### Problem requirements
Your answer must be an exact copy of the lines from the one containing "out of 5 based on" through the last line of the records below, with no pictures; please include nothing else.

[The input]

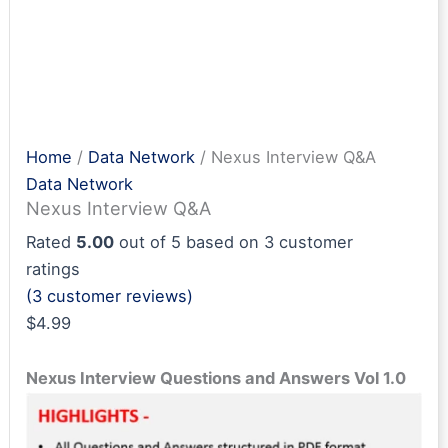
Home
/
Data Network
/ Nexus Interview Q&A
Data Network
Nexus Interview Q&A
Rated
5.00
out of 5 based on
3
customer
ratings
(
3
customer reviews)
$
4.99
Nexus Interview Questions and Answers Vol 1.0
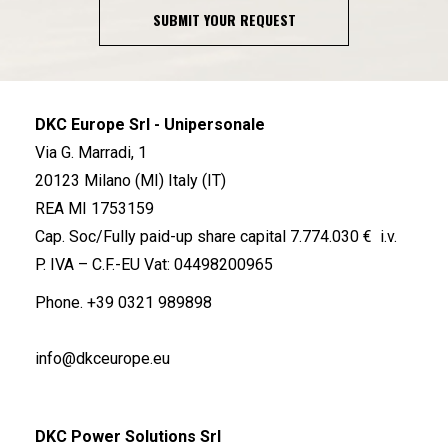
SUBMIT YOUR REQUEST
DKC Europe Srl - Unipersonale
Via G. Marradi, 1
20123 Milano (MI) Italy (IT)
REA MI 1753159
Cap. Soc/Fully paid-up share capital 7.774.030 € i.v.
P. IVA – C.F.-EU Vat: 04498200965
Phone.
+39 0321 989898
info@dkceurope.eu
DKC Power Solutions Srl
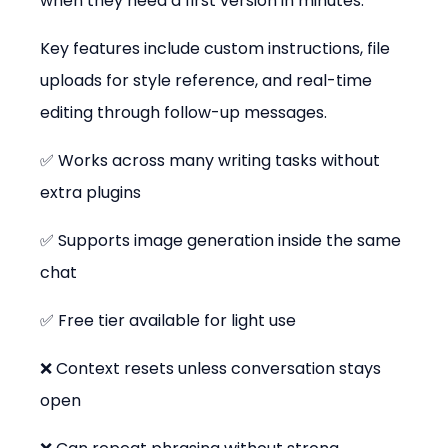
when they need a first version in minutes.
Key features include custom instructions, file 
uploads for style reference, and real-time 
editing through follow-up messages.
✅ Works across many writing tasks without 
extra plugins
✅ Supports image generation inside the same 
chat
✅ Free tier available for light use
❌ Context resets unless conversation stays 
open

[/The input]

### Your solution
out of 5 based on
3
customer
ratings
(
3
customer reviews)
$
4.99
Nexus Interview Questions and Answers Vol 1.0
SUBMIT YOUR REQUEST
DKC Europe Srl - Unipersonale
Via G. Marradi, 1
20123 Milano (MI) Italy (IT)
REA MI 1753159
Cap. Soc/Fully paid-up share capital 7.774.030 € i.v.
P. IVA – C.F.-EU Vat: 04498200965
Phone.
+39 0321 989898
info@dkceurope.eu
DKC Power Solutions Srl
when they need a first version in minutes.
Key features include custom instructions, file 
uploads for style reference, and real-time 
editing through follow-up messages.
✅ Works across many writing tasks without 
extra plugins
✅ Supports image generation inside the same 
chat
✅ Free tier available for light use
❌ Context resets unless conversation stays 
open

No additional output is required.